== DATA FOR ANALYSIS ==
···
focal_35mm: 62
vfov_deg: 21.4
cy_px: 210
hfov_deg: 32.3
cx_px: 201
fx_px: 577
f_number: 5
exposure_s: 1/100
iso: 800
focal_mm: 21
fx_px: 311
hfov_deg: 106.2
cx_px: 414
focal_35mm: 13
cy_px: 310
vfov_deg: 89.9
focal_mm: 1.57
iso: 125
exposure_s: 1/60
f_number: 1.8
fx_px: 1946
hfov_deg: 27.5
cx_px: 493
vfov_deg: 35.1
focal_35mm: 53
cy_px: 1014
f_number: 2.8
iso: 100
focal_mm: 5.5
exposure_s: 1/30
···
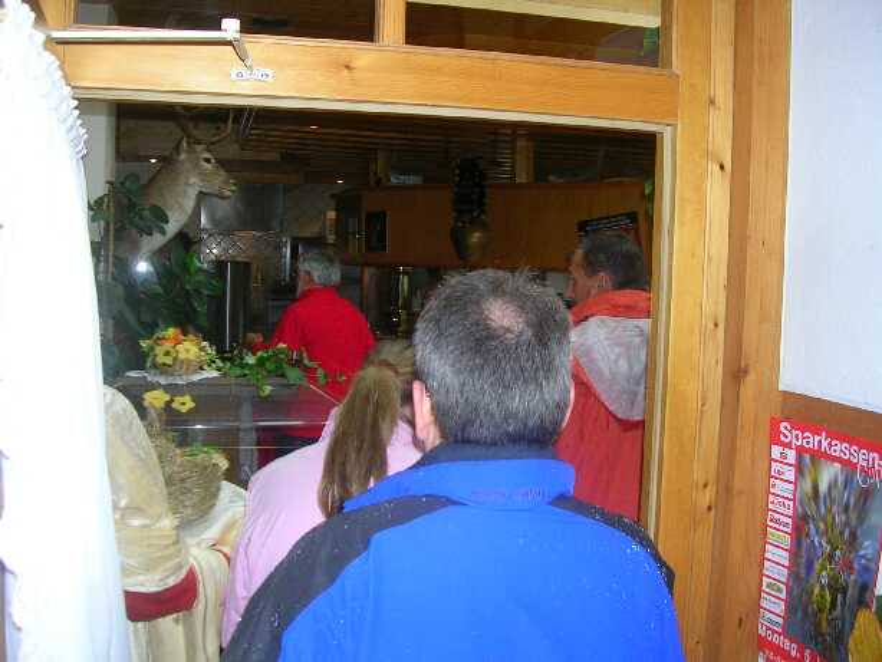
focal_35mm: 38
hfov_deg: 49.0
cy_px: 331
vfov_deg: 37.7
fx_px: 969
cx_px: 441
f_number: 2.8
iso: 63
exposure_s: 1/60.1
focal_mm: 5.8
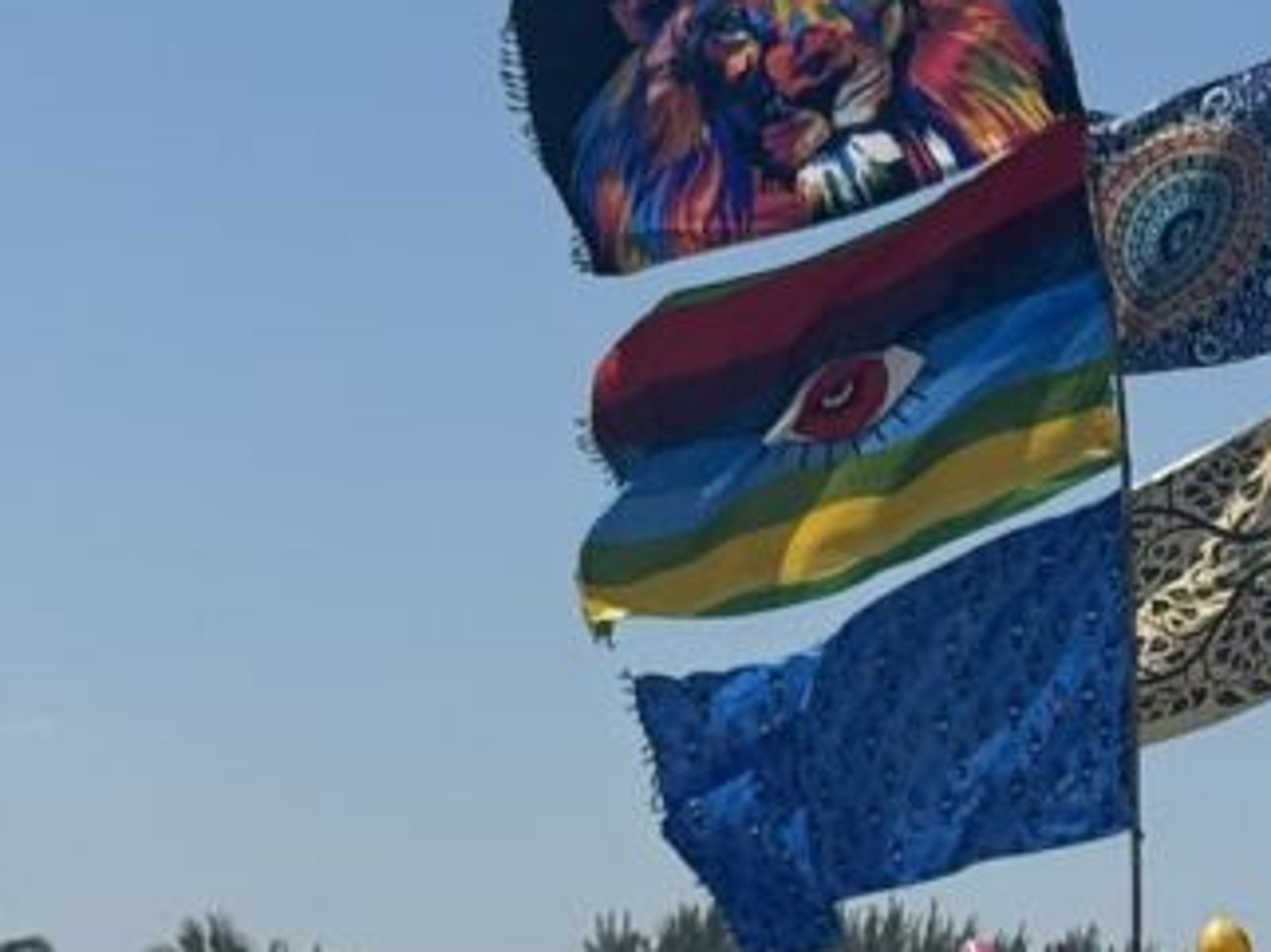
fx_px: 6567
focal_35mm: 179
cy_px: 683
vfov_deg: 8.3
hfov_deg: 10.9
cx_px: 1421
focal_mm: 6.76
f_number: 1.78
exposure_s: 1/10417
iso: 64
···
== ASSIGNED TASK ==
Within the data above, the lines from the one with "fx_px: 1946" to the one with "exposure_s: 1/30" must be repeated exactly; no other line belongs in the answer.

== REPLY ==
fx_px: 1946
hfov_deg: 27.5
cx_px: 493
vfov_deg: 35.1
focal_35mm: 53
cy_px: 1014
f_number: 2.8
iso: 100
focal_mm: 5.5
exposure_s: 1/30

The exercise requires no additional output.